Exercise directions ▸ From the data below, set down exactly the lines between the one holding "left hip: (211, 225)" and the one holding "right elbow: (359, 270)", inclusive, and no others.
··· Records to use ···
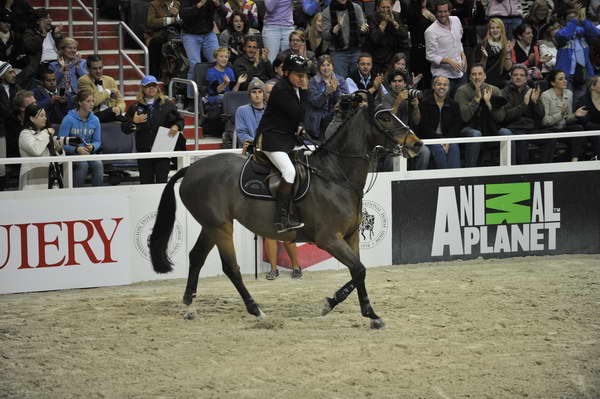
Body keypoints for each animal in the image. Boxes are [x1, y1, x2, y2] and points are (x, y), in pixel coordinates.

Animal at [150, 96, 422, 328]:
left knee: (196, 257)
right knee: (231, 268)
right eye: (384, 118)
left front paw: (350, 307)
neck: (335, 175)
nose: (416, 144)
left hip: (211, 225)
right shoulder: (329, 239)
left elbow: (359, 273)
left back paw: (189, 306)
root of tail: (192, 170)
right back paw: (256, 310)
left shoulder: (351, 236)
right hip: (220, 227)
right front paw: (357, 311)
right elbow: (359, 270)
···
··· Records to use ···
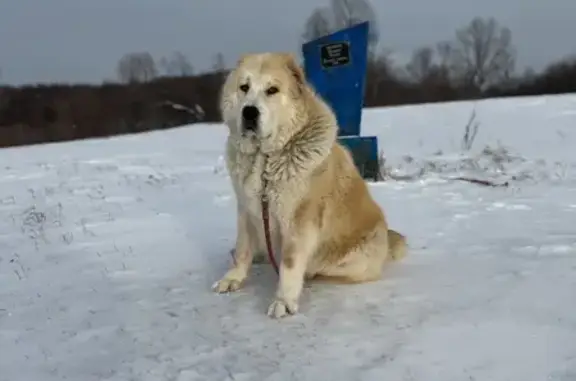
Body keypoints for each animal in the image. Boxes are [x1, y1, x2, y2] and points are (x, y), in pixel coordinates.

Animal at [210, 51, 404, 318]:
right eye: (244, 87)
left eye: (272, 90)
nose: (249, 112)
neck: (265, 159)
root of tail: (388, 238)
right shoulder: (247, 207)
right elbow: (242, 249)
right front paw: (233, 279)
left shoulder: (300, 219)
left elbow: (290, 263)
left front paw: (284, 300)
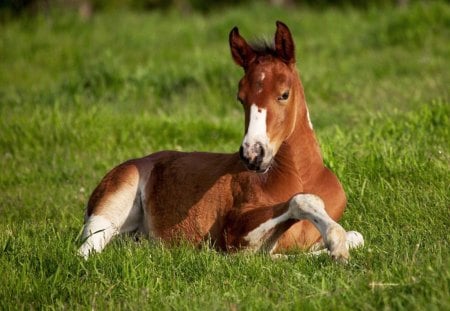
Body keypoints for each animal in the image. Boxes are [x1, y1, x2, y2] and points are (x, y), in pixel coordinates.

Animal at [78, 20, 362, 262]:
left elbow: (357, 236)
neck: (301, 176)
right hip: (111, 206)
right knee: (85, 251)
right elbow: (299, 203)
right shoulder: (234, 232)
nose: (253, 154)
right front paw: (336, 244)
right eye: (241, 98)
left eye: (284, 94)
···
Task output ▸
left hip: (211, 225)
right shoulder: (329, 239)
left elbow: (359, 273)
left back paw: (189, 306)
root of tail: (192, 170)
right back paw: (256, 310)
left shoulder: (351, 236)
right hip: (220, 227)
right front paw: (357, 311)
right elbow: (359, 270)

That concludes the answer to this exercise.